(Source texts of formatted documents)

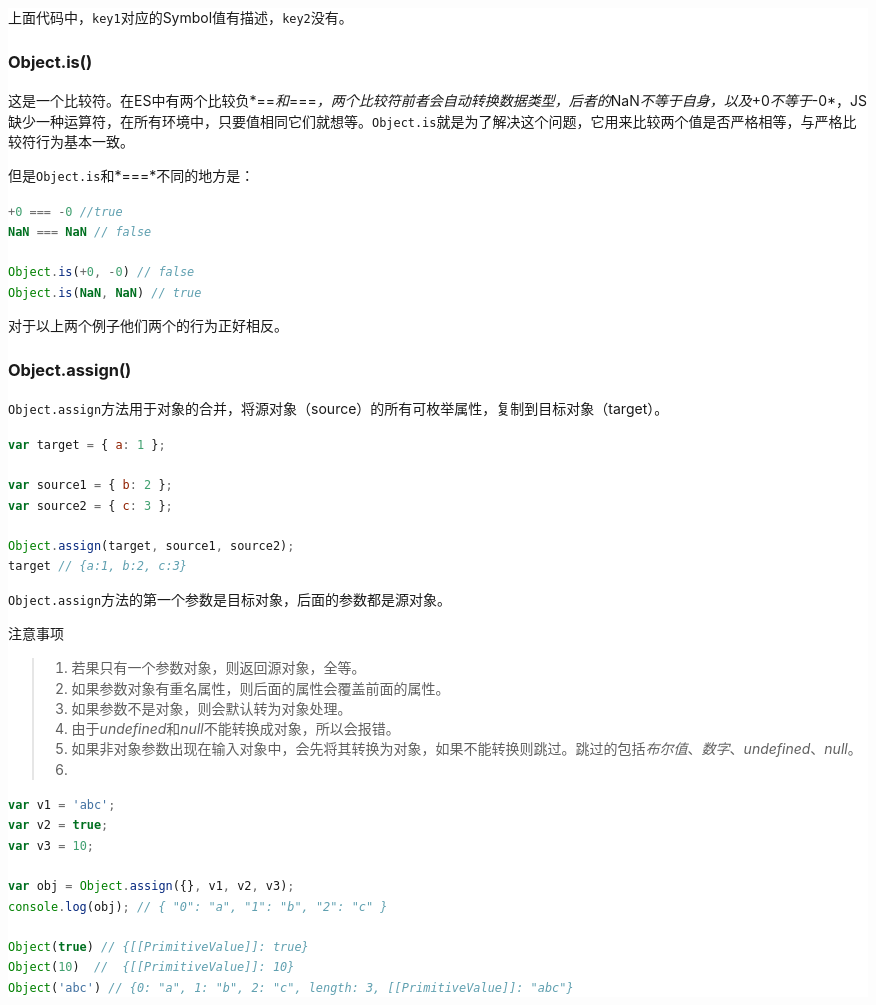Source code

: 上面代码中，`key1`对应的Symbol值有描述，`key2`没有。

### Object.is()

这是一个比较符。在ES中有两个比较负*==*和*===*，两个比较符前者会自动转换数据类型，后者的*NaN*不等于自身，以及*+0*不等于*-0*，JS缺少一种运算符，在所有环境中，只要值相同它们就想等。`Object.is`就是为了解决这个问题，它用来比较两个值是否严格相等，与严格比较符行为基本一致。

但是`Object.is`和*===*不同的地方是：

```javascript
+0 === -0 //true
NaN === NaN // false

Object.is(+0, -0) // false
Object.is(NaN, NaN) // true
```

对于以上两个例子他们两个的行为正好相反。

### Object.assign()

`Object.assign`方法用于对象的合并，将源对象（source）的所有可枚举属性，复制到目标对象（target）。

```javascript
var target = { a: 1 };

var source1 = { b: 2 };
var source2 = { c: 3 };

Object.assign(target, source1, source2);
target // {a:1, b:2, c:3}
```

`Object.assign`方法的第一个参数是目标对象，后面的参数都是源对象。

注意事项

> 1. 若果只有一个参数对象，则返回源对象，全等。
> 2. 如果参数对象有重名属性，则后面的属性会覆盖前面的属性。
> 3. 如果参数不是对象，则会默认转为对象处理。
> 4. 由于*undefined*和*null*不能转换成对象，所以会报错。
> 5. 如果非对象参数出现在输入对象中，会先将其转换为对象，如果不能转换则跳过。跳过的包括*布尔值*、*数字*、*undefined*、*null*。
> 6. ​

```javascript
var v1 = 'abc';
var v2 = true;
var v3 = 10;

var obj = Object.assign({}, v1, v2, v3);
console.log(obj); // { "0": "a", "1": "b", "2": "c" }

Object(true) // {[[PrimitiveValue]]: true}
Object(10)  //  {[[PrimitiveValue]]: 10}
Object('abc') // {0: "a", 1: "b", 2: "c", length: 3, [[PrimitiveValue]]: "abc"}
```


  [propKey]: true,
  ['a' + 'bc']: 123
  [lastWord]: 'world'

Exercise —
Look through the entries above; find each line with the word "target" and copy it.

Solution for this problem —
`Object.assign`方法用于对象的合并，将源对象（source）的所有可枚举属性，复制到目标对象（target）。
var target = { a: 1 };
Object.assign(target, source1, source2);
target // {a:1, b:2, c:3}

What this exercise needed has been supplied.